Only those lines in the data below from the line containing "X188450000Y-92490000D03*" through the line containing "X154050000Y-101140000D03*", both included, should be restated word for word.

--- THE RECORDS ---

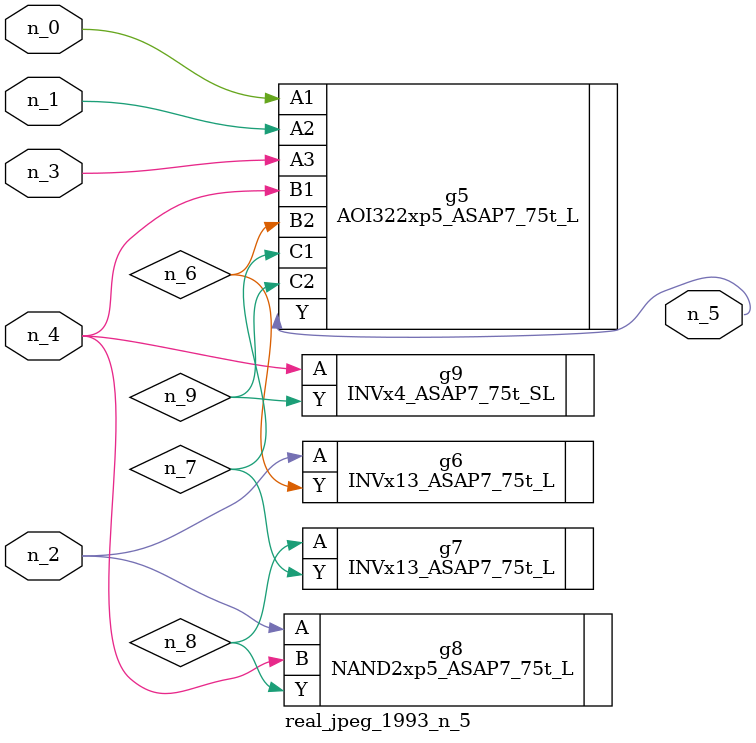
<source format=v>
module real_jpeg_1993_n_5 (n_4, n_0, n_1, n_2, n_3, n_5);

input n_4;
input n_0;
input n_1;
input n_2;
input n_3;

output n_5;

wire n_8;
wire n_6;
wire n_7;
wire n_9;

AOI322xp5_ASAP7_75t_L g5 ( 
.A1(n_0),
.A2(n_1),
.A3(n_3),
.B1(n_4),
.B2(n_6),
.C1(n_7),
.C2(n_9),
.Y(n_5)
);

INVx13_ASAP7_75t_L g6 ( 
.A(n_2),
.Y(n_6)
);

NAND2xp5_ASAP7_75t_L g8 ( 
.A(n_2),
.B(n_4),
.Y(n_8)
);

INVx4_ASAP7_75t_SL g9 ( 
.A(n_4),
.Y(n_9)
);

INVx13_ASAP7_75t_L g7 ( 
.A(n_8),
.Y(n_7)
);


endmodule
</source>
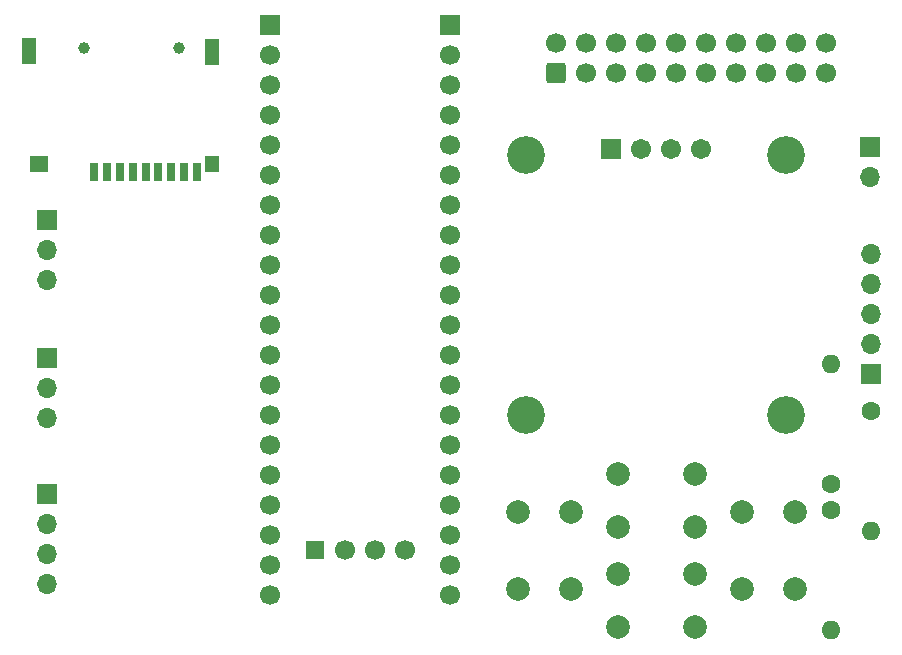
<source format=gbr>
%TF.GenerationSoftware,KiCad,Pcbnew,8.0.5*%
%TF.CreationDate,2024-10-08T11:28:01+02:00*%
%TF.ProjectId,sdiskII_stm32,73646973-6b49-4495-9f73-746d33322e6b,rev?*%
%TF.SameCoordinates,Original*%
%TF.FileFunction,Soldermask,Top*%
%TF.FilePolarity,Negative*%
%FSLAX46Y46*%
G04 Gerber Fmt 4.6, Leading zero omitted, Abs format (unit mm)*
G04 Created by KiCad (PCBNEW 8.0.5) date 2024-10-08 11:28:01*
%MOMM*%
%LPD*%
G01*
G04 APERTURE LIST*
G04 Aperture macros list*
%AMRoundRect*
0 Rectangle with rounded corners*
0 $1 Rounding radius*
0 $2 $3 $4 $5 $6 $7 $8 $9 X,Y pos of 4 corners*
0 Add a 4 corners polygon primitive as box body*
4,1,4,$2,$3,$4,$5,$6,$7,$8,$9,$2,$3,0*
0 Add four circle primitives for the rounded corners*
1,1,$1+$1,$2,$3*
1,1,$1+$1,$4,$5*
1,1,$1+$1,$6,$7*
1,1,$1+$1,$8,$9*
0 Add four rect primitives between the rounded corners*
20,1,$1+$1,$2,$3,$4,$5,0*
20,1,$1+$1,$4,$5,$6,$7,0*
20,1,$1+$1,$6,$7,$8,$9,0*
20,1,$1+$1,$8,$9,$2,$3,0*%
G04 Aperture macros list end*
%ADD10RoundRect,0.250000X0.600000X-0.600000X0.600000X0.600000X-0.600000X0.600000X-0.600000X-0.600000X0*%
%ADD11C,1.700000*%
%ADD12C,2.000000*%
%ADD13C,1.600000*%
%ADD14O,1.600000X1.600000*%
%ADD15R,1.700000X1.700000*%
%ADD16O,1.700000X1.700000*%
%ADD17R,1.524000X1.524000*%
%ADD18RoundRect,0.102000X-0.754000X-0.754000X0.754000X-0.754000X0.754000X0.754000X-0.754000X0.754000X0*%
%ADD19C,1.712000*%
%ADD20C,3.204000*%
%ADD21R,1.600000X1.400000*%
%ADD22C,1.000000*%
%ADD23R,1.200000X2.200000*%
%ADD24R,0.700000X1.600000*%
%ADD25R,1.200000X1.400000*%
G04 APERTURE END LIST*
D10*
%TO.C,J2*%
X178290000Y-92490000D03*
D11*
X178290000Y-89950000D03*
X180830000Y-92490000D03*
X180830000Y-89950000D03*
X183370000Y-92490000D03*
X183370000Y-89950000D03*
X185910000Y-92490000D03*
X185910000Y-89950000D03*
X188450000Y-92490000D03*
X188450000Y-89950000D03*
X190990000Y-92490000D03*
X190990000Y-89950000D03*
X193530000Y-92490000D03*
X193530000Y-89950000D03*
X196070000Y-92490000D03*
X196070000Y-89950000D03*
X198610000Y-92490000D03*
X198610000Y-89950000D03*
X201150000Y-92490000D03*
X201150000Y-89950000D03*
%TD*%
D12*
%TO.C,UP1*%
X190040000Y-130950000D03*
X183540000Y-130950000D03*
X190040000Y-126450000D03*
X183540000Y-126450000D03*
%TD*%
D13*
%TO.C,R1*%
X201600000Y-127330000D03*
D14*
X201600000Y-117170000D03*
%TD*%
D15*
%TO.C,J5*%
X135240000Y-116670000D03*
D16*
X135240000Y-119210000D03*
X135240000Y-121750000D03*
%TD*%
D15*
%TO.C,J4*%
X135240000Y-104975000D03*
D16*
X135240000Y-107515000D03*
X135240000Y-110055000D03*
%TD*%
D15*
%TO.C,\u03BCC1*%
X154050000Y-88440000D03*
D11*
X154050000Y-90980000D03*
X154050000Y-93520000D03*
X154050000Y-96060000D03*
X154050000Y-98600000D03*
X154050000Y-101140000D03*
X154050000Y-103680000D03*
X154050000Y-106220000D03*
X154050000Y-108760000D03*
X154050000Y-111300000D03*
X154050000Y-113840000D03*
X154050000Y-116380000D03*
X154050000Y-118920000D03*
X154050000Y-121460000D03*
X154050000Y-124000000D03*
X154050000Y-126540000D03*
X154050000Y-129080000D03*
X154050000Y-131620000D03*
X154050000Y-134160000D03*
X154050000Y-136700000D03*
X169290000Y-136700000D03*
X169290000Y-134160000D03*
X169290000Y-131620000D03*
X169290000Y-129080000D03*
X169290000Y-126540000D03*
X169290000Y-124000000D03*
X169290000Y-121460000D03*
X169290000Y-118920000D03*
X169290000Y-116380000D03*
X169290000Y-113840000D03*
X169290000Y-111300000D03*
X169290000Y-108760000D03*
X169290000Y-106220000D03*
X169290000Y-103680000D03*
X169290000Y-101140000D03*
X169290000Y-98600000D03*
X169290000Y-96060000D03*
X169290000Y-93520000D03*
X169290000Y-90980000D03*
D15*
X169290000Y-88440000D03*
D17*
X157860000Y-132890000D03*
D11*
X160400000Y-132890000D03*
X162940000Y-132890000D03*
X165480000Y-132890000D03*
%TD*%
D15*
%TO.C,J1*%
X204840000Y-98810000D03*
D16*
X204840000Y-101350000D03*
%TD*%
D12*
%TO.C,ENTR1*%
X198540000Y-129700000D03*
X198540000Y-136200000D03*
X194040000Y-129700000D03*
X194040000Y-136200000D03*
%TD*%
D15*
%TO.C,J6*%
X135240000Y-128180000D03*
D16*
X135240000Y-130720000D03*
X135240000Y-133260000D03*
X135240000Y-135800000D03*
%TD*%
D13*
%TO.C,R3*%
X204950000Y-121120000D03*
D14*
X204950000Y-131280000D03*
%TD*%
D18*
%TO.C,U8*%
X182980000Y-98950000D03*
D19*
X185520000Y-98950000D03*
X188060000Y-98950000D03*
X190600000Y-98950000D03*
D20*
X175790000Y-99450000D03*
X197790000Y-99450000D03*
X197790000Y-121450000D03*
X175790000Y-121450000D03*
%TD*%
D21*
%TO.C,U2*%
X134540000Y-100250000D03*
D22*
X138340000Y-90350000D03*
X146340000Y-90350000D03*
D23*
X149140000Y-90750000D03*
D24*
X139140000Y-100850000D03*
X140240000Y-100850000D03*
X141340000Y-100850000D03*
X142440000Y-100850000D03*
X143540000Y-100850000D03*
X144640000Y-100850000D03*
X145740000Y-100850000D03*
X146840000Y-100850000D03*
X147940000Y-100850000D03*
D25*
X149140000Y-100250000D03*
D23*
X133640000Y-90650000D03*
%TD*%
D13*
%TO.C,R2*%
X201600000Y-129500000D03*
D14*
X201600000Y-139660000D03*
%TD*%
D15*
%TO.C,J3*%
X204940000Y-118030000D03*
D16*
X204940000Y-115490000D03*
X204940000Y-112950000D03*
X204940000Y-110410000D03*
X204940000Y-107870000D03*
%TD*%
D12*
%TO.C,RET1*%
X179540000Y-129700000D03*
X179540000Y-136200000D03*
X175040000Y-129700000D03*
X175040000Y-136200000D03*
%TD*%
%TO.C,DOWN1*%
X183540000Y-134950000D03*
X190040000Y-134950000D03*
X183540000Y-139450000D03*
X190040000Y-139450000D03*
%TD*%
M02*

</source>
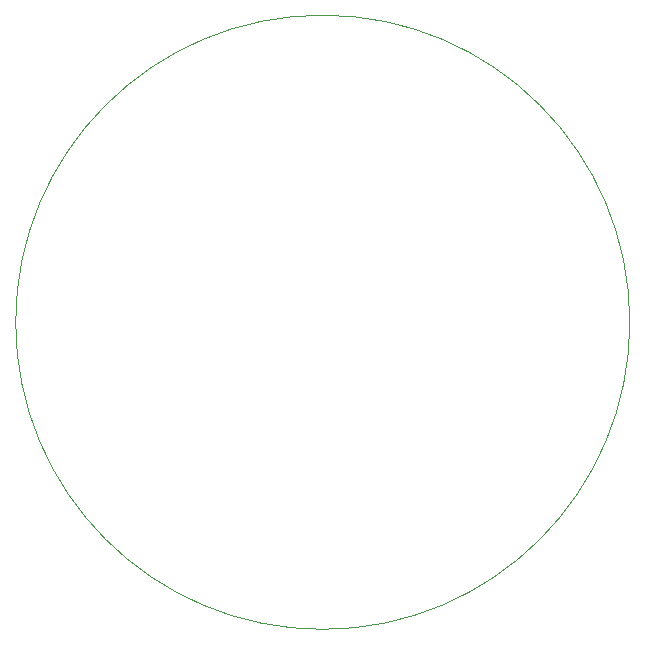
<source format=gm1>
%TF.GenerationSoftware,KiCad,Pcbnew,7.0.9*%
%TF.CreationDate,2023-12-12T13:48:38+01:00*%
%TF.ProjectId,DTimponator-badge,4454696d-706f-46e6-9174-6f722d626164,2.1*%
%TF.SameCoordinates,Original*%
%TF.FileFunction,Profile,NP*%
%FSLAX46Y46*%
G04 Gerber Fmt 4.6, Leading zero omitted, Abs format (unit mm)*
G04 Created by KiCad (PCBNEW 7.0.9) date 2023-12-12 13:48:38*
%MOMM*%
%LPD*%
G01*
G04 APERTURE LIST*
%TA.AperFunction,Profile*%
%ADD10C,0.050000*%
%TD*%
G04 APERTURE END LIST*
D10*
X130140000Y-60960000D02*
G75*
G03*
X130140000Y-60960000I-26000000J0D01*
G01*
M02*

</source>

---

**FINAL ANSWER:**
X188450000Y-92490000D03*
X188450000Y-89950000D03*
X190990000Y-92490000D03*
X190990000Y-89950000D03*
X193530000Y-92490000D03*
X193530000Y-89950000D03*
X196070000Y-92490000D03*
X196070000Y-89950000D03*
X198610000Y-92490000D03*
X198610000Y-89950000D03*
X201150000Y-92490000D03*
X201150000Y-89950000D03*
%TD*%
D12*
%TO.C,UP1*%
X190040000Y-130950000D03*
X183540000Y-130950000D03*
X190040000Y-126450000D03*
X183540000Y-126450000D03*
%TD*%
D13*
%TO.C,R1*%
X201600000Y-127330000D03*
D14*
X201600000Y-117170000D03*
%TD*%
D15*
%TO.C,J5*%
X135240000Y-116670000D03*
D16*
X135240000Y-119210000D03*
X135240000Y-121750000D03*
%TD*%
D15*
%TO.C,J4*%
X135240000Y-104975000D03*
D16*
X135240000Y-107515000D03*
X135240000Y-110055000D03*
%TD*%
D15*
%TO.C,\u03BCC1*%
X154050000Y-88440000D03*
D11*
X154050000Y-90980000D03*
X154050000Y-93520000D03*
X154050000Y-96060000D03*
X154050000Y-98600000D03*
X154050000Y-101140000D03*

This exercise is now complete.